- THE PROBLEM -
After locating the line that bears "4.5 Effluent Discharge", restate word for word that line and the rest of the listing to its final line, excluding all pictures.

- DATASET ENTRIES -

<<<<

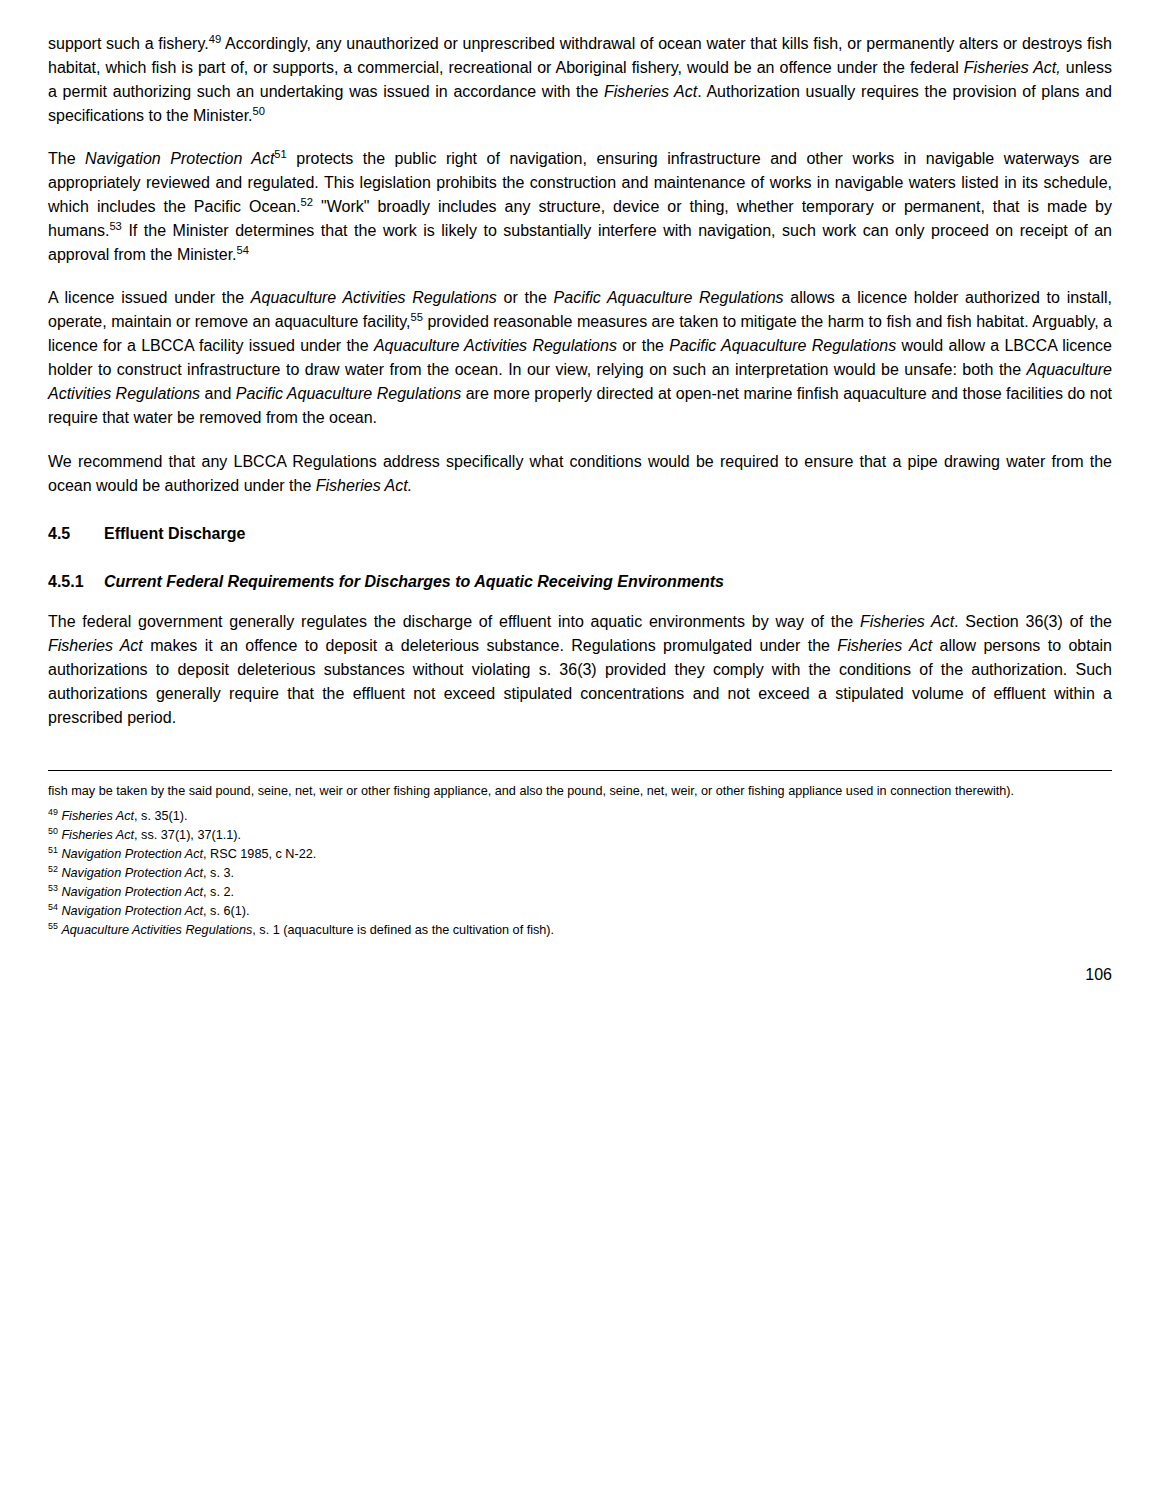support such a fishery.49 Accordingly, any unauthorized or unprescribed withdrawal of ocean water that kills fish, or permanently alters or destroys fish habitat, which fish is part of, or supports, a commercial, recreational or Aboriginal fishery, would be an offence under the federal Fisheries Act, unless a permit authorizing such an undertaking was issued in accordance with the Fisheries Act. Authorization usually requires the provision of plans and specifications to the Minister.50
The Navigation Protection Act51 protects the public right of navigation, ensuring infrastructure and other works in navigable waterways are appropriately reviewed and regulated. This legislation prohibits the construction and maintenance of works in navigable waters listed in its schedule, which includes the Pacific Ocean.52 "Work" broadly includes any structure, device or thing, whether temporary or permanent, that is made by humans.53 If the Minister determines that the work is likely to substantially interfere with navigation, such work can only proceed on receipt of an approval from the Minister.54
A licence issued under the Aquaculture Activities Regulations or the Pacific Aquaculture Regulations allows a licence holder authorized to install, operate, maintain or remove an aquaculture facility,55 provided reasonable measures are taken to mitigate the harm to fish and fish habitat. Arguably, a licence for a LBCCA facility issued under the Aquaculture Activities Regulations or the Pacific Aquaculture Regulations would allow a LBCCA licence holder to construct infrastructure to draw water from the ocean. In our view, relying on such an interpretation would be unsafe: both the Aquaculture Activities Regulations and Pacific Aquaculture Regulations are more properly directed at open-net marine finfish aquaculture and those facilities do not require that water be removed from the ocean.
We recommend that any LBCCA Regulations address specifically what conditions would be required to ensure that a pipe drawing water from the ocean would be authorized under the Fisheries Act.
4.5 Effluent Discharge
4.5.1 Current Federal Requirements for Discharges to Aquatic Receiving Environments
The federal government generally regulates the discharge of effluent into aquatic environments by way of the Fisheries Act. Section 36(3) of the Fisheries Act makes it an offence to deposit a deleterious substance. Regulations promulgated under the Fisheries Act allow persons to obtain authorizations to deposit deleterious substances without violating s. 36(3) provided they comply with the conditions of the authorization. Such authorizations generally require that the effluent not exceed stipulated concentrations and not exceed a stipulated volume of effluent within a prescribed period.
fish may be taken by the said pound, seine, net, weir or other fishing appliance, and also the pound, seine, net, weir, or other fishing appliance used in connection therewith).
49 Fisheries Act, s. 35(1).
50 Fisheries Act, ss. 37(1), 37(1.1).
51 Navigation Protection Act, RSC 1985, c N-22.
52 Navigation Protection Act, s. 3.
53 Navigation Protection Act, s. 2.
54 Navigation Protection Act, s. 6(1).
55 Aquaculture Activities Regulations, s. 1 (aquaculture is defined as the cultivation of fish).
106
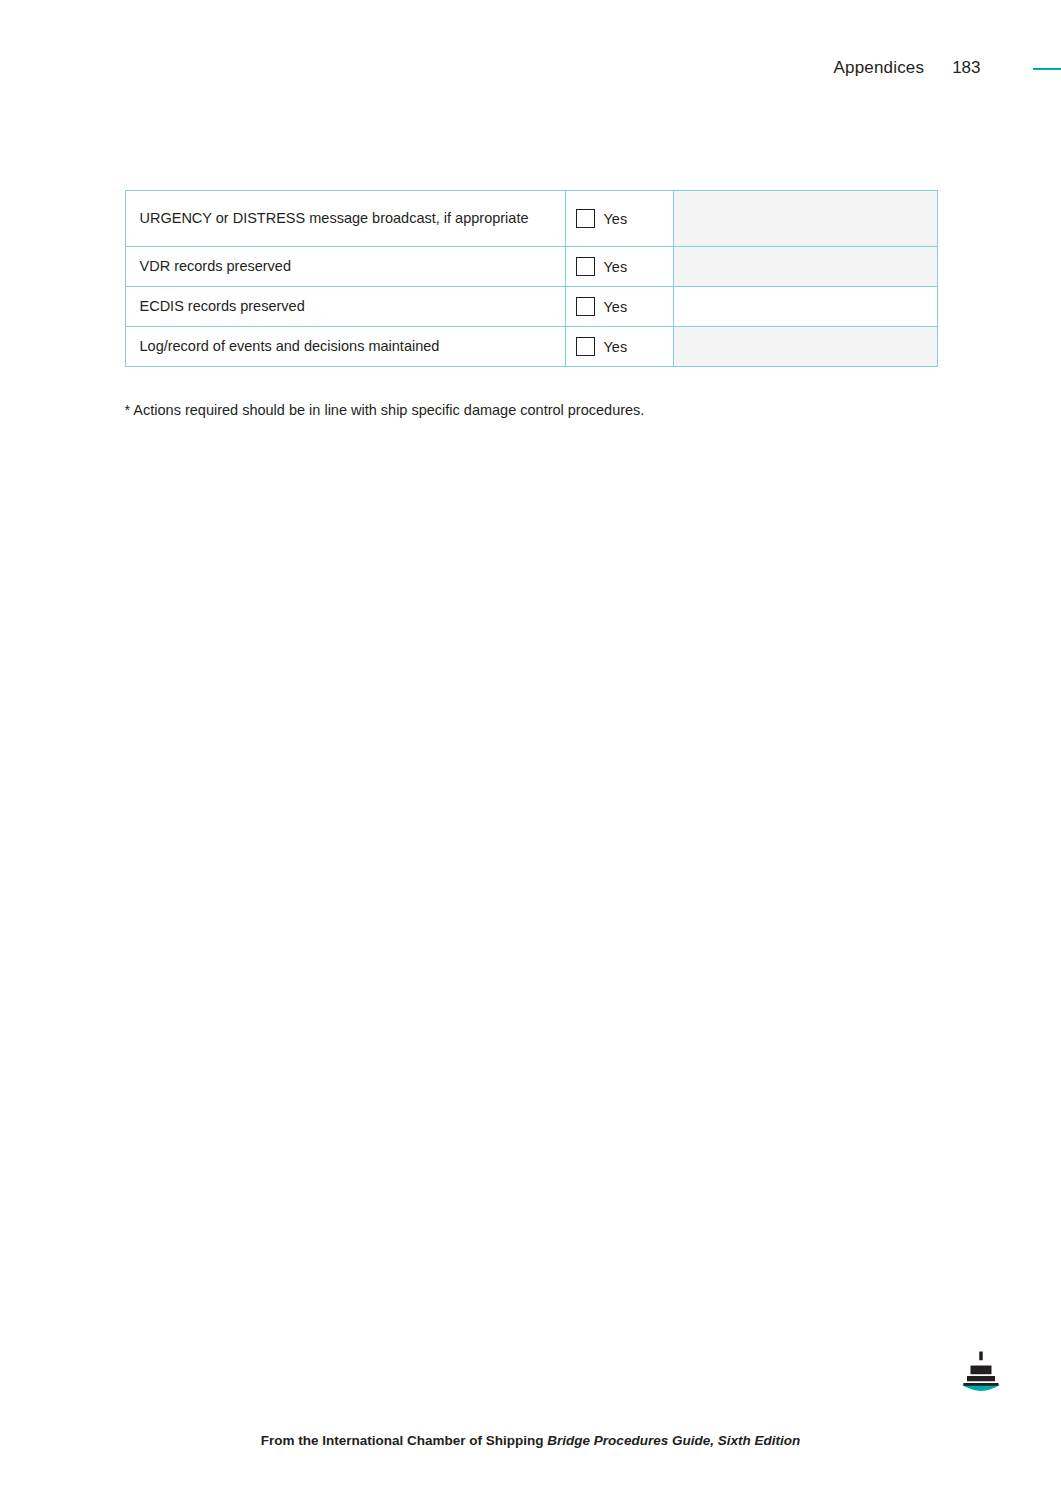Appendices 183
| URGENCY or DISTRESS message broadcast, if appropriate | Yes | |
| VDR records preserved | Yes | |
| ECDIS records preserved | Yes | |
| Log/record of events and decisions maintained | Yes | |
* Actions required should be in line with ship specific damage control procedures.
From the International Chamber of Shipping Bridge Procedures Guide, Sixth Edition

>>>>

- RESPONSE FOR THIS EXERCISE -
4.5 Effluent Discharge
4.5.1 Current Federal Requirements for Discharges to Aquatic Receiving Environments
The federal government generally regulates the discharge of effluent into aquatic environments by way of the Fisheries Act. Section 36(3) of the Fisheries Act makes it an offence to deposit a deleterious substance. Regulations promulgated under the Fisheries Act allow persons to obtain authorizations to deposit deleterious substances without violating s. 36(3) provided they comply with the conditions of the authorization. Such authorizations generally require that the effluent not exceed stipulated concentrations and not exceed a stipulated volume of effluent within a prescribed period.
fish may be taken by the said pound, seine, net, weir or other fishing appliance, and also the pound, seine, net, weir, or other fishing appliance used in connection therewith).
49 Fisheries Act, s. 35(1).
50 Fisheries Act, ss. 37(1), 37(1.1).
51 Navigation Protection Act, RSC 1985, c N-22.
52 Navigation Protection Act, s. 3.
53 Navigation Protection Act, s. 2.
54 Navigation Protection Act, s. 6(1).
55 Aquaculture Activities Regulations, s. 1 (aquaculture is defined as the cultivation of fish).
106
Appendices 183
| URGENCY or DISTRESS message broadcast, if appropriate | Yes | |
| VDR records preserved | Yes | |
| ECDIS records preserved | Yes | |
| Log/record of events and decisions maintained | Yes | |
* Actions required should be in line with ship specific damage control procedures.
From the International Chamber of Shipping Bridge Procedures Guide, Sixth Edition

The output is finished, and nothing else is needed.